Sn + MnO4- --> Sn2+ + Mn2+
Sn --> Sn2+ + 2e-
5e + 8H + MnO4- --> Mn2+ + 4H2O
If Im right what is the whole number that Im multiplying by
12 years ago
1 year ago
To determine the whole number you are multiplying by, you need to balance the redox equation. Let's start by balancing the reduction half-reaction:
Sn → Sn2+ + 2e-
The number of electrons (e-) is already balanced. Next, balance the oxidation half-reaction:
5e- + 8H+ + MnO4- → Mn2+ + 4H2O
To balance the number of oxygen (O) atoms, you need to add 4 water (H2O) molecules to the reactant side:
5e- + 8H+ + MnO4- → Mn2+ + 4H2O
Now, the number of oxygen atoms is balanced.
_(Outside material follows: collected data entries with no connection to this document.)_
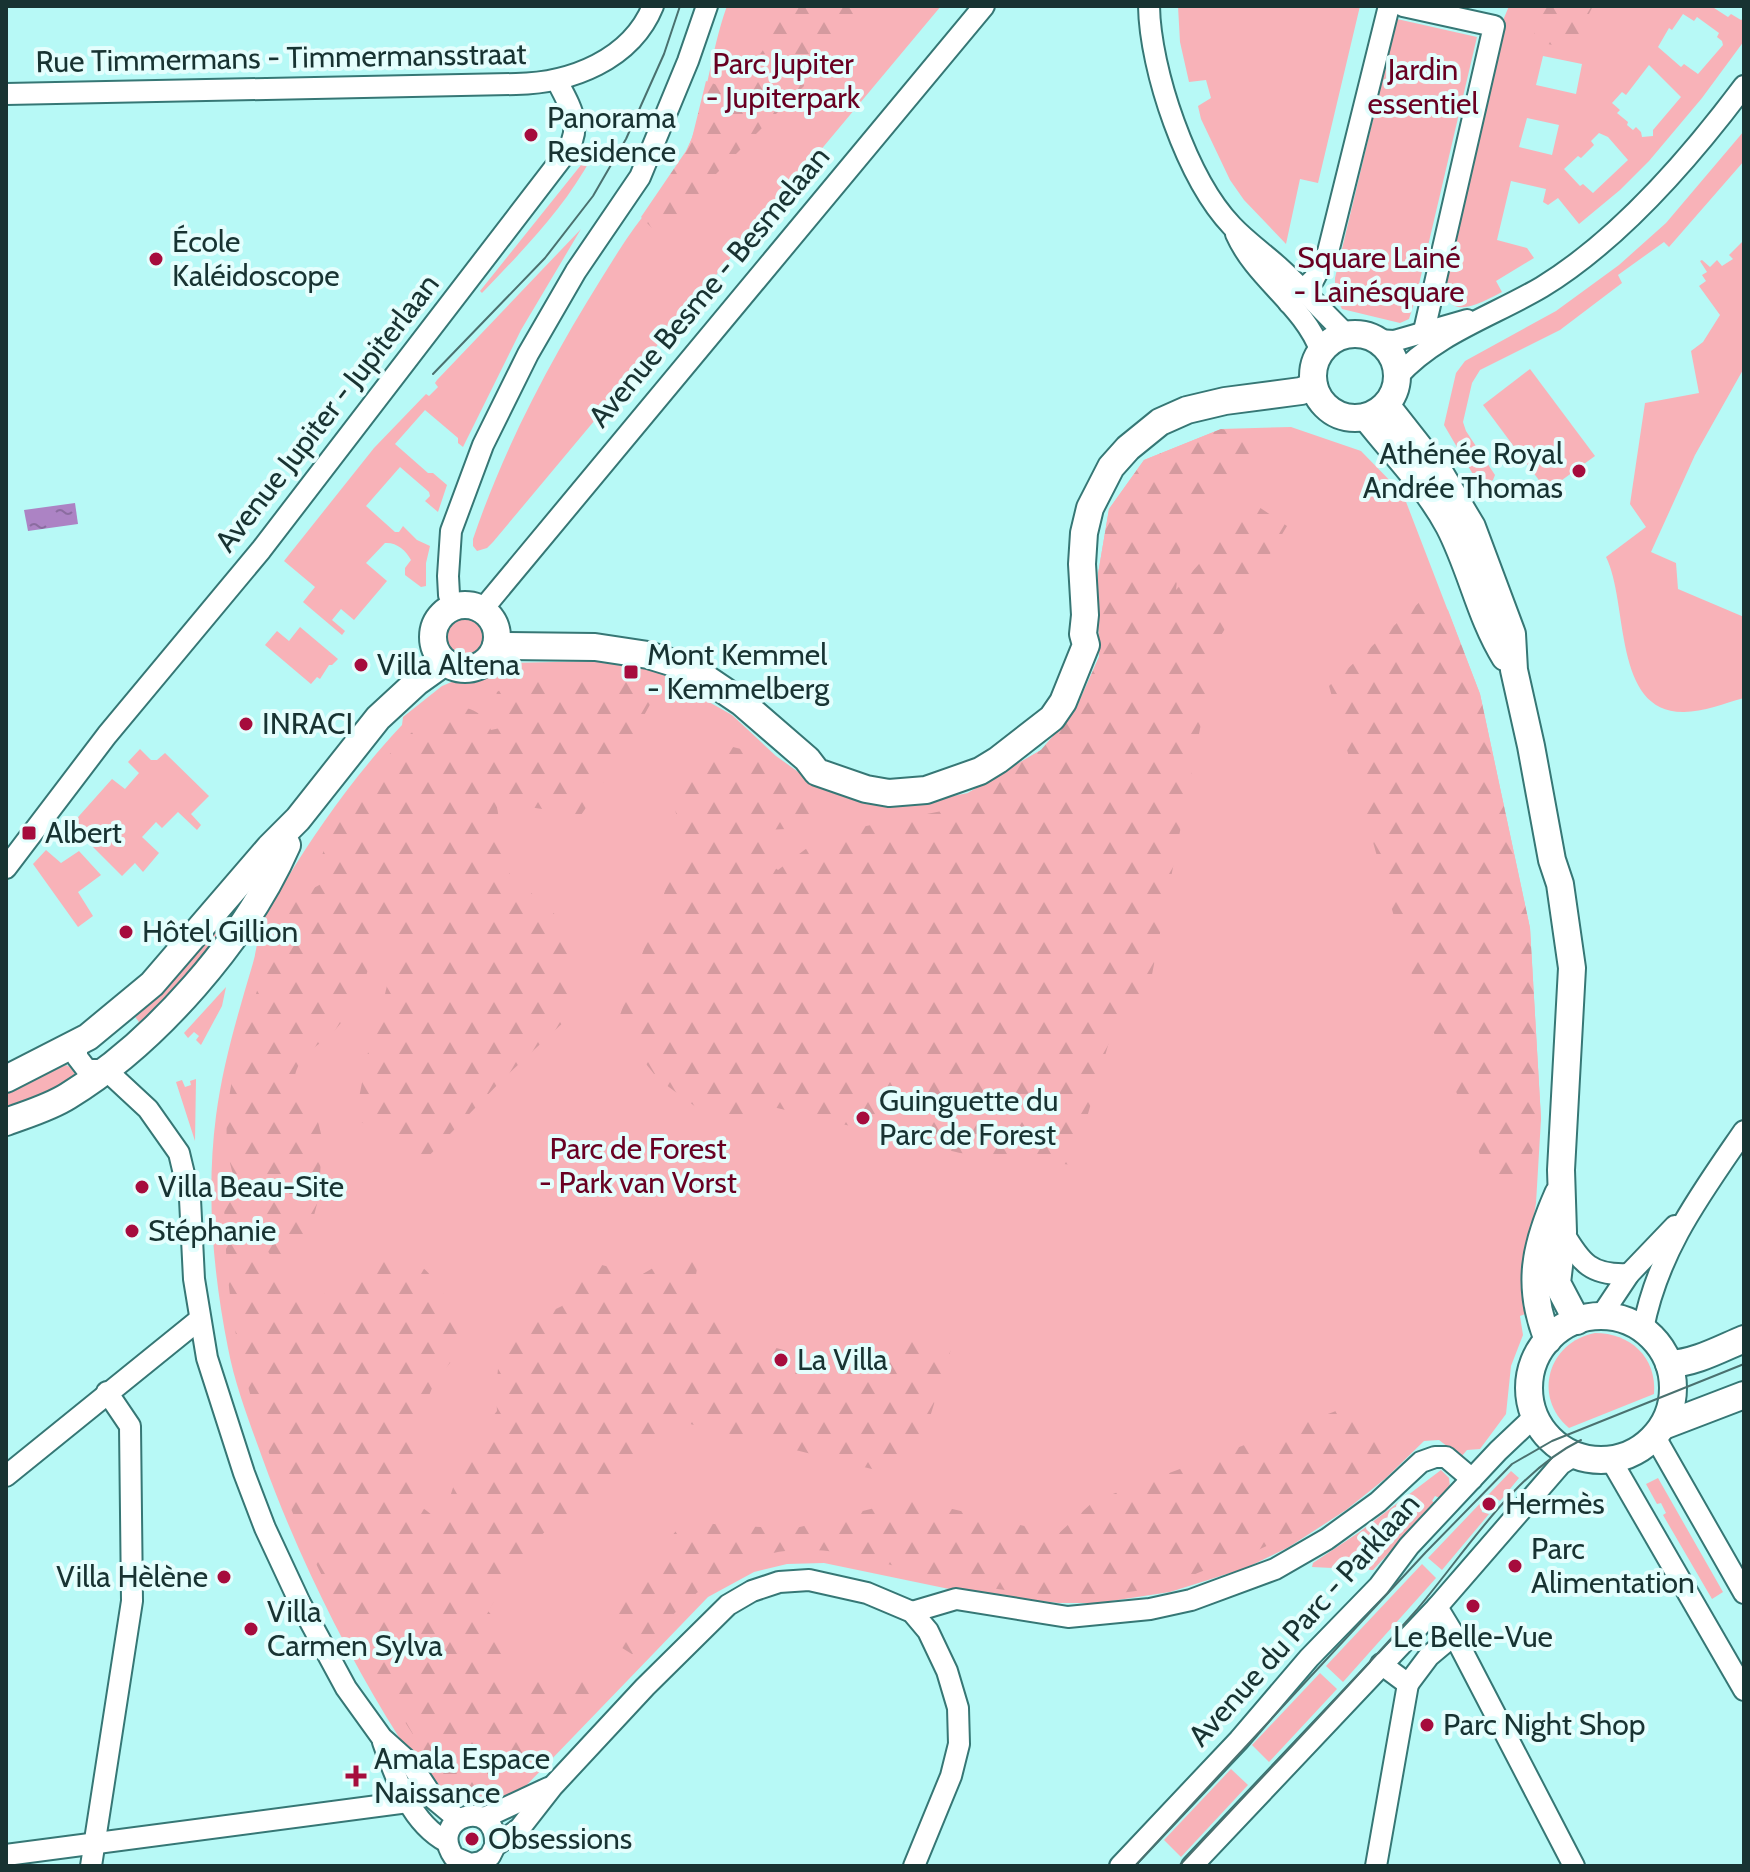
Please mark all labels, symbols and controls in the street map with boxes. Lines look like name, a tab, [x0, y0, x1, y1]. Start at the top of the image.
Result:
street label: Rue Timmermans - Timmermansstraat	[35, 35, 527, 80]
park label: Parc Jupiter - Jupiterpark	[706, 45, 861, 116]
park label: Jardin essentiel	[1367, 51, 1479, 122]
place label: Panorama Residence	[547, 99, 676, 170]
marker: Panorama Residence	[522, 126, 540, 144]
street label: Avenue Besme - Besmelaan	[580, 139, 837, 435]
place label: École Kaléidoscope	[172, 223, 340, 294]
park label: Square Lainé - Lainésquare	[1293, 239, 1465, 310]
marker: École Kaléidoscope	[147, 250, 165, 268]
street label: Avenue Jupiter - Jupiterlaan	[207, 266, 447, 559]
place label: Athénée Royal Andrée Thomas	[1363, 435, 1563, 506]
marker: Athénée Royal Andrée Thomas	[1570, 462, 1588, 480]
place label: Mont Kemmel - Kemmelberg	[647, 636, 830, 707]
place label: Villa Altena	[377, 646, 521, 683]
marker: Villa Altena	[352, 656, 370, 674]
marker: Mont Kemmel - Kemmelberg	[622, 663, 640, 681]
place label: INRACI	[262, 705, 353, 742]
marker: INRACI	[237, 715, 255, 733]
place label: Albert	[45, 814, 122, 851]
marker: Albert	[20, 824, 38, 842]
place label: Hôtel Gillion	[142, 913, 298, 950]
marker: Hôtel Gillion	[117, 923, 135, 941]
place label: Guinguette du Parc de Forest	[879, 1082, 1058, 1153]
marker: Guinguette du Parc de Forest	[854, 1109, 872, 1127]
park label: Parc de Forest - Park van Vorst	[539, 1130, 737, 1201]
place label: Villa Beau-Site	[158, 1168, 344, 1205]
marker: Villa Beau-Site	[133, 1178, 151, 1196]
place label: Stéphanie	[148, 1212, 276, 1249]
marker: Stéphanie	[123, 1222, 141, 1240]
place label: La Villa	[797, 1341, 888, 1378]
marker: La Villa	[772, 1351, 790, 1369]
street label: Avenue du Parc - Parklaan	[1180, 1485, 1427, 1754]
place label: Hermès	[1505, 1485, 1605, 1522]
marker: Hermès	[1480, 1495, 1498, 1513]
place label: Parc Alimentation	[1531, 1530, 1695, 1601]
marker: Parc Alimentation	[1506, 1557, 1524, 1575]
place label: Villa Hèlène	[56, 1558, 208, 1595]
marker: Villa Hèlène	[215, 1568, 233, 1586]
place label: Villa Carmen Sylva	[267, 1593, 443, 1664]
marker: Le Belle-Vue	[1464, 1597, 1482, 1615]
place label: Le Belle-Vue	[1393, 1618, 1553, 1655]
marker: Villa Carmen Sylva	[242, 1620, 260, 1638]
place label: Parc Night Shop	[1443, 1706, 1645, 1743]
marker: Parc Night Shop	[1418, 1716, 1436, 1734]
place label: Amala Espace Naissance	[374, 1740, 550, 1811]
marker: Amala Espace Naissance	[345, 1765, 367, 1787]
place label: Obsessions	[488, 1820, 632, 1857]
marker: Obsessions	[463, 1830, 481, 1848]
To balance the number of hydrogen (H) atoms, you need to add 8 hydrogen ions (H+) to the product side:
5e- + 8H+ + MnO4- → Mn2+ + 4H2O
Finally, balance the charges by adding 5 electrons (e-) to the product side:
Sn → Sn2+ + 2e-
5e- + 8H+ + MnO4- → Mn2+ + 4H2O + 5e-
Now, you can multiply both half-reactions by appropriate numbers to make the number of electrons equal on both sides. In this case, you need to multiply the first half-reaction by 5 and the second half-reaction by 2:
5(Sn → Sn2+ + 2e-)
2(5e- + 8H+ + MnO4- → Mn2+ + 4H2O + 5e-)
After multiplying, you will get the following balanced equation:
5Sn + 2MnO4- + 16H+ → 5Sn2+ + 2Mn2+ + 8H2O
Now, you can see that the whole number you are multiplying by is 5 for Sn.
1 year ago
To balance the given redox reaction:
Sn + MnO4- → Sn2+ + Mn2+
1. Balance the equation for the oxidation half-reaction:
Sn → Sn2+ + 2e-
2. Balance the equation for the reduction half-reaction:
5e + 8H+ + MnO4- → Mn2+ + 4H2O
Now, multiply these half-reactions by the necessary whole numbers to make the number of electrons equal on both sides:
Sn → Sn2+ + 2e- (multiply by 5)
5Sn → 5Sn2+ + 10e-
5e + 8H+ + MnO4- → Mn2+ + 4H2O (multiply by 2)
10e + 16H+ + 2MnO4- → 2Mn2+ + 8H2O
Now, the number you multiply the first half-reaction by is 5, and the number you multiply the second half-reaction by is 2.